Thanks for the feedback @alexlyttle. About publishing, you have to be aware that at the moment, pymc4 has no initial tuning for the NUTS sampler. This means that the mass matrix (which is the covariance matrix of the momentum proposals done at the begining of each HMC step) will not be automatically tuned to the model you are using. This can lead to poor exploration of the state space, suboptimal acceptance rate and also potentially to more divergences during sampling. This does not mean that you cannot use the traces that you get from pymc4, but it means that you have to carefully diagnose your results. You will have to look at the effective sample size (depends on the autocorrelation of the samples in the trace), the Rhat (depends on how well mixed each chain is and if every chain reaches the same steady state), the warmup period in which the samples go from the initial proposal to the steady state typical set, and finally, you should also look at the energy coverage to diagnose whether your MCMC explored the full posterior parameter space or if you are getting biased answers.
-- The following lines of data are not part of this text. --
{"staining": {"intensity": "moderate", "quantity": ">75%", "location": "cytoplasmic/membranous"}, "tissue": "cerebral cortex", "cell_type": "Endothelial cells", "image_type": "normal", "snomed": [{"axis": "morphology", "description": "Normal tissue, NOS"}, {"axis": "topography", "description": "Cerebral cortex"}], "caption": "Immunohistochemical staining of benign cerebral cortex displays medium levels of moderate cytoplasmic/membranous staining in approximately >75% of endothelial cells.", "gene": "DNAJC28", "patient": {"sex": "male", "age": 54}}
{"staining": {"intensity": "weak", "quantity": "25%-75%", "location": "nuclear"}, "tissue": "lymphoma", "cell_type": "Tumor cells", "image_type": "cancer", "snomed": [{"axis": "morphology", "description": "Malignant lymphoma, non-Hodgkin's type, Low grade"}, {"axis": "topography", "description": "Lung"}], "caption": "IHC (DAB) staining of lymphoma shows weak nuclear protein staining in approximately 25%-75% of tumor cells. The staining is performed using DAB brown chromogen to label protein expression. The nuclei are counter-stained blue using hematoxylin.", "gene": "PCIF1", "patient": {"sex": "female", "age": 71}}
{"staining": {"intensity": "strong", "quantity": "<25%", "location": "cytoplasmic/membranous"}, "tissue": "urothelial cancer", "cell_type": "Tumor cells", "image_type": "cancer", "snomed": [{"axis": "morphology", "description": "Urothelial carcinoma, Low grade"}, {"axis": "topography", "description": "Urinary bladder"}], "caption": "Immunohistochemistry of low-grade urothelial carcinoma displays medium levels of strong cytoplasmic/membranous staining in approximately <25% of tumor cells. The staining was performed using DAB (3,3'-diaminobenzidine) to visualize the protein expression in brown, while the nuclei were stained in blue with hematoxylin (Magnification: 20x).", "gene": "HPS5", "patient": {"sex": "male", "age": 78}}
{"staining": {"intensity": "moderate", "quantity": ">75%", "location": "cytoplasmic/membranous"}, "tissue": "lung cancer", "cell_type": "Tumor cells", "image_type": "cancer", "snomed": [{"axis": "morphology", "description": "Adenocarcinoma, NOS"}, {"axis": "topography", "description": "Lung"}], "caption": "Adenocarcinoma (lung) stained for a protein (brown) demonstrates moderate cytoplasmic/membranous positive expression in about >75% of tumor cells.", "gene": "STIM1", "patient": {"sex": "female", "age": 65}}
Actually, you should always try to look at these quantities, but without a good estimate of the mass matrix, it's almost certain that your trace will have some problematic behavior. At the moment, the only thing that you can do about that is to try to change the step_size
by hand to improve your trace, or to draw more samples from your chain and then thin it by slicing it (as one usually does with metropolis hastings).
@OriolAbril, ok so we will have to write custom save_trace
and load_trace
functions in pymc4 that change the /
character under the hood to something that doesn't break net_cdf.
Thanks for the advice @lucianopaz! Actually, I have been noticing divergences and some other issues with the chains. With regards to changing the step_size
I tried implementing something similar to in the "radon_hierarchical" notebook, but will need to take some time to fully understand this. We'll make sure to check these things (eff. samples, rhat, etc.) before publishing, and will move back to PyMC3 if need be if we struggle with manually tuning. I hope to write a blog post soon with our PyMC4 model to show off its potential for future research. When I do, I'll link it in this thread in case you're interested.